“Dark. Loud. Stuttgart” is what’s written about End of Green. I’m not sure what image I’m supposed to have of Stuttgart other than a picture of urban Germany. I’m not entirely convinced about the “loud” part either as what I was listening to was a darkwave gothic production with similarities to Tiamat. Paradise Lost and Kingcrow also come to mind when listening to this. The progression is lugubrious but the songs are strong as they wistfully sing about “the dark side of the sun” and living life in misery.

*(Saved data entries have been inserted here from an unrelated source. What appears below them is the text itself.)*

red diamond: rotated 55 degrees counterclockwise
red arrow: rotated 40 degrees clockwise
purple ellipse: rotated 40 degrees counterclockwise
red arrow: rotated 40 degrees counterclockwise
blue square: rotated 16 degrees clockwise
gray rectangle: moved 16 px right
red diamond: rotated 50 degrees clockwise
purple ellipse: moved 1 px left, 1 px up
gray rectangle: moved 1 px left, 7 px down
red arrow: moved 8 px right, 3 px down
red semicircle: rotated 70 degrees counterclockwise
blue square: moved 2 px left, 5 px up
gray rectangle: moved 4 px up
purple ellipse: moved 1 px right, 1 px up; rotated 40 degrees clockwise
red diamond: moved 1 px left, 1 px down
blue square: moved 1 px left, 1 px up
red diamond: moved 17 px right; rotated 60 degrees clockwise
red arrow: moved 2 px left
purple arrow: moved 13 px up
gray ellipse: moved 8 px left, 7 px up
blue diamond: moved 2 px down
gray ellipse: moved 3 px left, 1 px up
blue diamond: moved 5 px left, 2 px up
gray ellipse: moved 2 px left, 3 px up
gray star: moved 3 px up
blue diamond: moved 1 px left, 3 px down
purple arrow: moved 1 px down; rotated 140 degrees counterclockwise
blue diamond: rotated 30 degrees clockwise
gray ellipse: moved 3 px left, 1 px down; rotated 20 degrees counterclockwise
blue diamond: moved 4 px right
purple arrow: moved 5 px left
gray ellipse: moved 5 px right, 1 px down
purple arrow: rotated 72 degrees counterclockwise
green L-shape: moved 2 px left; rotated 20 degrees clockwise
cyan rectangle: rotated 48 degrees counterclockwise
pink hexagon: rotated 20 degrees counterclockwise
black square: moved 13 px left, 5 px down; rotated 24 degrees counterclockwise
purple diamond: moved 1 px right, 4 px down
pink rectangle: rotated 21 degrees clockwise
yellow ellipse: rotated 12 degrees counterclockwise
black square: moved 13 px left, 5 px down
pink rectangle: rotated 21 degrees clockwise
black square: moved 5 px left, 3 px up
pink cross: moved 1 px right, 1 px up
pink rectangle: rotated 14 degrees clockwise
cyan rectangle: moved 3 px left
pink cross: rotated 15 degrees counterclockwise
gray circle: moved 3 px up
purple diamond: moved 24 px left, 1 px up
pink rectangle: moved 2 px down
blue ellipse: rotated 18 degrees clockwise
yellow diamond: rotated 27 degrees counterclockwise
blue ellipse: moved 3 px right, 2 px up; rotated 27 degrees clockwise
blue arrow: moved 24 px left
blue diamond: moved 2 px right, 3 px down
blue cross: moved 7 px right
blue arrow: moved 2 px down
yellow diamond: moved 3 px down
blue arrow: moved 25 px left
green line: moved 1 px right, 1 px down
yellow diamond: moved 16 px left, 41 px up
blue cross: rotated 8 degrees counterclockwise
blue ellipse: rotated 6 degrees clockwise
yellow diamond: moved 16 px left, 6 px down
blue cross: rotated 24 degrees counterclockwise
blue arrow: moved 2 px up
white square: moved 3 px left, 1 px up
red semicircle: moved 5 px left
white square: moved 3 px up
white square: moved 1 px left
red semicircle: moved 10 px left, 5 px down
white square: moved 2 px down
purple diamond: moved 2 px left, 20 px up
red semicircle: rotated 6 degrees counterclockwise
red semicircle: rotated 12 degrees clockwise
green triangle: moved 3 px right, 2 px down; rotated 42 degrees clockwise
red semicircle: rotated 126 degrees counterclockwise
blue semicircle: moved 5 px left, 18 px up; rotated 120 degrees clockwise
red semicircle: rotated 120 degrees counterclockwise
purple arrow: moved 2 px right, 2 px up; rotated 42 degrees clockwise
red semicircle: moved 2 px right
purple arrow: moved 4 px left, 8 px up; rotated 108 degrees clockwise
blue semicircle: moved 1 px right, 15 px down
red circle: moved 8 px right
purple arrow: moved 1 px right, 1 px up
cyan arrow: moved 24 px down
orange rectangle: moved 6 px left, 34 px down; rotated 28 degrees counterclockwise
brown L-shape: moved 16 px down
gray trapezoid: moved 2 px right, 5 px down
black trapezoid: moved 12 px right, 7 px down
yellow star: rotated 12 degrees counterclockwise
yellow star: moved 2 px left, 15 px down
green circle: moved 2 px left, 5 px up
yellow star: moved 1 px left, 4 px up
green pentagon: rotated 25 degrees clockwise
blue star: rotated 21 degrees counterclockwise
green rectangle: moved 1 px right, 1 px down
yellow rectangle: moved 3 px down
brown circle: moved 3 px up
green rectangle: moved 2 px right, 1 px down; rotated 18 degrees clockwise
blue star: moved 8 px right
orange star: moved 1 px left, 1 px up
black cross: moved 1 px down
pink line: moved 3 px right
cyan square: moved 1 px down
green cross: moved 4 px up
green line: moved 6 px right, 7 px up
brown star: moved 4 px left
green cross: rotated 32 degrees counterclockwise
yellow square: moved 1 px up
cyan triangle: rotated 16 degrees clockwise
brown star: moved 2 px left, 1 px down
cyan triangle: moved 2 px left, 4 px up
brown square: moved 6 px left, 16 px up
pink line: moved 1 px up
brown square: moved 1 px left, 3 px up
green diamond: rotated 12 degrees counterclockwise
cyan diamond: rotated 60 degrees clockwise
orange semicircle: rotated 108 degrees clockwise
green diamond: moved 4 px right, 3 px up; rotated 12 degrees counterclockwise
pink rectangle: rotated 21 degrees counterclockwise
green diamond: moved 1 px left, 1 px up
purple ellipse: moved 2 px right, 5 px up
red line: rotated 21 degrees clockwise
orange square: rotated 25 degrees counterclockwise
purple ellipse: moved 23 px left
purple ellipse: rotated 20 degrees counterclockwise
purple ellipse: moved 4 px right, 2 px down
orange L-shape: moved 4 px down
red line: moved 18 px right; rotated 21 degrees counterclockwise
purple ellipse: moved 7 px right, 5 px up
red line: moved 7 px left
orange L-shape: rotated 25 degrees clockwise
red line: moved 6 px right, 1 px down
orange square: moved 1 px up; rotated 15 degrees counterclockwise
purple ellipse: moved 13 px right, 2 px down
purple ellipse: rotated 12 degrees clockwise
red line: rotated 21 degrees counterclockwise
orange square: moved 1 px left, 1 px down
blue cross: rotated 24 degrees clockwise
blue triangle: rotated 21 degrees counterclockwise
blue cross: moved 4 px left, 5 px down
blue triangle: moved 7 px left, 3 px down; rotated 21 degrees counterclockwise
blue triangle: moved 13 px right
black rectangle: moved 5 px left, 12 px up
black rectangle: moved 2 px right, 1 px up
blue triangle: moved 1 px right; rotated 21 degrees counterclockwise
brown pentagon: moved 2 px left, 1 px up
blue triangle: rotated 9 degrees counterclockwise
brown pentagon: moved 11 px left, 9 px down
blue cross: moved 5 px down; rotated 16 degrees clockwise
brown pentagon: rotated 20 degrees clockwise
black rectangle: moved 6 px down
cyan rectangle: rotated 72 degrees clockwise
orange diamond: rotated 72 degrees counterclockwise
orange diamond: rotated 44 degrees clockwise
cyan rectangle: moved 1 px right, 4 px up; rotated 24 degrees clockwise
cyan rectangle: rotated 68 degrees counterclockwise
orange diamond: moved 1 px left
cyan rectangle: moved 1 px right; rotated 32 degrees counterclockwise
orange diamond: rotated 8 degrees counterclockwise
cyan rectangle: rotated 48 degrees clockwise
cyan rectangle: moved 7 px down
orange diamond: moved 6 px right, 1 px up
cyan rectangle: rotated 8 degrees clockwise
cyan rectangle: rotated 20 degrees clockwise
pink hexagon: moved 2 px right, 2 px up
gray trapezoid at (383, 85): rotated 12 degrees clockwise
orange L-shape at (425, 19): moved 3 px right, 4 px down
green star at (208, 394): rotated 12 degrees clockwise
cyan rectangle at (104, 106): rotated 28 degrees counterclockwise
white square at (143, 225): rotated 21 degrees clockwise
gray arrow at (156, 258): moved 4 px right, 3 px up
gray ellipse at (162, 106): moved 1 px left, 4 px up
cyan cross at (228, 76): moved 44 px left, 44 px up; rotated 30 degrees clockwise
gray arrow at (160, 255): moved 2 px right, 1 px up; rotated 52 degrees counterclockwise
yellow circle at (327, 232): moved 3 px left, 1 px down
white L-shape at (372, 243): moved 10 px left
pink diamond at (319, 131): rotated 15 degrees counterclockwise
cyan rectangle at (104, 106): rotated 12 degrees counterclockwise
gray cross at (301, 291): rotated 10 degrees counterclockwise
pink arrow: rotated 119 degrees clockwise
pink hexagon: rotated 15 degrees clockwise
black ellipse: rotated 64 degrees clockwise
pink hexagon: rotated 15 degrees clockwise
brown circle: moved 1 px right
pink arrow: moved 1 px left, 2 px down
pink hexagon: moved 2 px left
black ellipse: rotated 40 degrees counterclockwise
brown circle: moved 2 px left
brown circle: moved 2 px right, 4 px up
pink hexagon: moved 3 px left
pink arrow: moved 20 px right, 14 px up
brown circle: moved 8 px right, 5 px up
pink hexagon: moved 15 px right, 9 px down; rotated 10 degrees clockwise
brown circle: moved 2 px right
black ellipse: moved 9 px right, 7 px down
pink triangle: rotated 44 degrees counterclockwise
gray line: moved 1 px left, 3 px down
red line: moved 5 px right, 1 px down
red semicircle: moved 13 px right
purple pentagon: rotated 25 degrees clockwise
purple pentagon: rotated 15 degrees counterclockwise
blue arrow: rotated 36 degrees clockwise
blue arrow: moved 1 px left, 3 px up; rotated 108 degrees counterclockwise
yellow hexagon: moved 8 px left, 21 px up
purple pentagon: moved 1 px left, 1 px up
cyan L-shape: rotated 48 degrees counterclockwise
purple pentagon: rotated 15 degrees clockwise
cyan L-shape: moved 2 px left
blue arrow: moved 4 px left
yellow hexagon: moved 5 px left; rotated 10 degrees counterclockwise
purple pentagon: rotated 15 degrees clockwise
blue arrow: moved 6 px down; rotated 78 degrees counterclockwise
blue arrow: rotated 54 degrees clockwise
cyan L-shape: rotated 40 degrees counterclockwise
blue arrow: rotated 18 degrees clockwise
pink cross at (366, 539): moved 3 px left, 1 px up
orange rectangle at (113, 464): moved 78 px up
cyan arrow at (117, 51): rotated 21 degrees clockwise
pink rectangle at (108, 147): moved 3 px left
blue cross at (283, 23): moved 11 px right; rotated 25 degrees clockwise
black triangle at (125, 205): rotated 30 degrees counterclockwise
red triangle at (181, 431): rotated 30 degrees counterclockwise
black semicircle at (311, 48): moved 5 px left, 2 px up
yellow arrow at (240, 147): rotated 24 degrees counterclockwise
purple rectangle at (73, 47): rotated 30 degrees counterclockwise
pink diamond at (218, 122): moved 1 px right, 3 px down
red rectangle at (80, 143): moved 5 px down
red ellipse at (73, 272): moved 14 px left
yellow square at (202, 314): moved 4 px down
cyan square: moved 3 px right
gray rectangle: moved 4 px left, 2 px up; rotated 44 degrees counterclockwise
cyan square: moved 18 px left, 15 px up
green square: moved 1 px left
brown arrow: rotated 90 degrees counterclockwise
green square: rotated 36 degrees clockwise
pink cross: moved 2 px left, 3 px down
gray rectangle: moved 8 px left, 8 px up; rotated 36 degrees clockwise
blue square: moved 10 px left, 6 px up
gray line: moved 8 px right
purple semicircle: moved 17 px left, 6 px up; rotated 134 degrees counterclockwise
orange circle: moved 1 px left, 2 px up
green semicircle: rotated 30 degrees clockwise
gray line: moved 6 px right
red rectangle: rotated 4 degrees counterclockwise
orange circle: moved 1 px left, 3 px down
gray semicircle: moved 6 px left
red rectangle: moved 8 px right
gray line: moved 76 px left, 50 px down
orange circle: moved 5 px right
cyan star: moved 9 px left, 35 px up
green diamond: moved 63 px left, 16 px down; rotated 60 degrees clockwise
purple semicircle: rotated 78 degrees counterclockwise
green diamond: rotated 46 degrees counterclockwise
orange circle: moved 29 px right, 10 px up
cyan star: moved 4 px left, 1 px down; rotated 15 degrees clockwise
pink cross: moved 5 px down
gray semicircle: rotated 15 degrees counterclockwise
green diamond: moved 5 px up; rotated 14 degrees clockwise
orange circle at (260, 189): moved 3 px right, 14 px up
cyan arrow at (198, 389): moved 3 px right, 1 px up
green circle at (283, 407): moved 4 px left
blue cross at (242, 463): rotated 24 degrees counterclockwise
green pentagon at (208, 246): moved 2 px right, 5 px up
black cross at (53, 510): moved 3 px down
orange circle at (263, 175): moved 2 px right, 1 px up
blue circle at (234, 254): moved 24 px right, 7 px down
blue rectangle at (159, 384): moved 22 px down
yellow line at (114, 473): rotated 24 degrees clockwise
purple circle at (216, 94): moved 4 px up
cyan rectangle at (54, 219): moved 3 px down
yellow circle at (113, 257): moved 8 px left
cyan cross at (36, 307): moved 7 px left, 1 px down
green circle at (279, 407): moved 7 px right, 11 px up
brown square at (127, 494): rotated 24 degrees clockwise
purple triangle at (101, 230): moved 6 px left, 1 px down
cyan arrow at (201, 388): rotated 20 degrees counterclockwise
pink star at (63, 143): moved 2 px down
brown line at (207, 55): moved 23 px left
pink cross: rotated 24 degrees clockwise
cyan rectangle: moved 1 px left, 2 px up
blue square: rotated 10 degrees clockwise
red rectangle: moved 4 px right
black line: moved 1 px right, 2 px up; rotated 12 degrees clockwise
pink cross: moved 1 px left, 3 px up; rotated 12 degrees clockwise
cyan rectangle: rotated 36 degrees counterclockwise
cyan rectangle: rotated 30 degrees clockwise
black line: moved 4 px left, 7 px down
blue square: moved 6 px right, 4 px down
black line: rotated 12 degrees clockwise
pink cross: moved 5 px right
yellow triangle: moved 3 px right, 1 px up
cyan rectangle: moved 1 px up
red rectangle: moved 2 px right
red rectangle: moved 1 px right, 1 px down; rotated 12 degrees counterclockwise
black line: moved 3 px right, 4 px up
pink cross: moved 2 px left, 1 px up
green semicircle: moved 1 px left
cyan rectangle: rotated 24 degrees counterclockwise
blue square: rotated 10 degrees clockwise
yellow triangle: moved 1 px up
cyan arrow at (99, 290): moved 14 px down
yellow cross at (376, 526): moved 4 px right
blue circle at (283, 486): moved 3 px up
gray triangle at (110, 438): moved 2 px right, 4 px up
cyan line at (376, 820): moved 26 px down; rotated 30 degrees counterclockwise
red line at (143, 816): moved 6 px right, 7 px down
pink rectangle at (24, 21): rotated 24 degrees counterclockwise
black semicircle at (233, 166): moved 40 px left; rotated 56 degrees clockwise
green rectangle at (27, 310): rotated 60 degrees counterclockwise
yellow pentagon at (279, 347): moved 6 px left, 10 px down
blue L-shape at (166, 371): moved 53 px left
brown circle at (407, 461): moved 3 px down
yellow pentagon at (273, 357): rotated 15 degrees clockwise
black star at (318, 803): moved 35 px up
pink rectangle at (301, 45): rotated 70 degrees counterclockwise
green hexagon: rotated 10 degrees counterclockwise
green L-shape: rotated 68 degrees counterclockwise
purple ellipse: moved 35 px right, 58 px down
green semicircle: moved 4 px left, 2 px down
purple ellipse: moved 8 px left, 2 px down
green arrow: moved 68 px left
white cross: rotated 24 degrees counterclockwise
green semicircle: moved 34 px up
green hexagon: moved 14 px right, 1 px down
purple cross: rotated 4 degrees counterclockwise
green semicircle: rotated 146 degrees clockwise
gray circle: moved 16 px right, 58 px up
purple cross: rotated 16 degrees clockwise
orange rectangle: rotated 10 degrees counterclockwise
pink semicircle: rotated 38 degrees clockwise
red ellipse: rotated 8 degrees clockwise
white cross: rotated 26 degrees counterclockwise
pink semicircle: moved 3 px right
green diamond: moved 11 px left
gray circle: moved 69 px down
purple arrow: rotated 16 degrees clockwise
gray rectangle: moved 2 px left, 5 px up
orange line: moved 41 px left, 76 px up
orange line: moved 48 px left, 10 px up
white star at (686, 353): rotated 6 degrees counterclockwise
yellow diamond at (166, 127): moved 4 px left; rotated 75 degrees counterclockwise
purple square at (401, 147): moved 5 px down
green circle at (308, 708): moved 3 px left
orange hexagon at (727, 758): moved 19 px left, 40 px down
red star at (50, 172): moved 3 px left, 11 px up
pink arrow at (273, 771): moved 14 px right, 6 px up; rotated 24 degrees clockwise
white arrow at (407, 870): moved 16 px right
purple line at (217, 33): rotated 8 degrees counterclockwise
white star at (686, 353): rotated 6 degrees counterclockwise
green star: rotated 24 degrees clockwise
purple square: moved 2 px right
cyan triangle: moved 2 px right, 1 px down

“Void Estate” is End of Green’s ninth album and it shows in the precision of the structures. These sombre songs are never going to be laugh-a-minute but End Of Green present songs of finesse and evocative beauty. The melancholy of tracks like “The Door” is not gloom for the sake of gloom, but a catchy expression of moods. The vocals are clear and reflect a depressive state but are not depressive. The rhythm of “Head Down” sways like a gentle breeze and provides a comforting backdrop. It may not be loud but it is powerful. These are the sort of lyrics where people will be touched on a personal level and might say “have you heard the lyrics to this song?” and then quote them. There’s no doubt there’s magnetism in these songs. “Crossroads” has an upbeat rhythm and a lushness, which has a little bit of Dire Straits about it. Or REM even. So don’t expect any heaviness. This is expressive rock, never extreme but always appealing in its instrumental subtlety. No song is more subtle than “The Unseen”. Dark in content, it develops musically, bounces along and is uplifting. It’s easy to tell that some of the band members have connections with the German doom metal band Mirrors of Deception, but the colourful expression of moods outweighs the outpouring of a single genre. An exception is “Mollodrome”, which plods along and asserts itself in more of a doom-like way than the others. Colour invades the sad and steady “Worn and Torn”, courtesy of the guitar work. The picture develops powerfully, in fact more emotively and powerfully than any other song without the need for extremity. “Worn and Torn” is fluid and gentle, but massive in its warmth and impact. The patient pattering of the drums on “City of Broken Thoughts” reinforces the gloom but here the dreamy air is strengthened by not only the gentle rock riff by but by the unobtrusive sound of a symphony. It occurred to me as I listened to the sad and heart-piercing “Like a Stranger” that my impression of End of Green has transformed. Four years ago I reviewed the band’s album “The Painstream”, and while recognising many qualities in it, did not feel the emotive connection that I did with this one. In my review I drew comparison with an Austrian band called Mely, whose 2009 gothic rock, emotionally-charged “Portraits of a Porcelain Doll” is one of my favourite ever albums. “Void Estate” is in the same ballpark musically and atmospherically.

End of Green share their melancholic world here, and do it in such a way that a sense of human warmth radiated to me time and time again. The song structures seem simple, and accordingly they are all accessible. The depth is deceptive. In spite of the gloom, there’s always colour and comfort in “Void Estate”.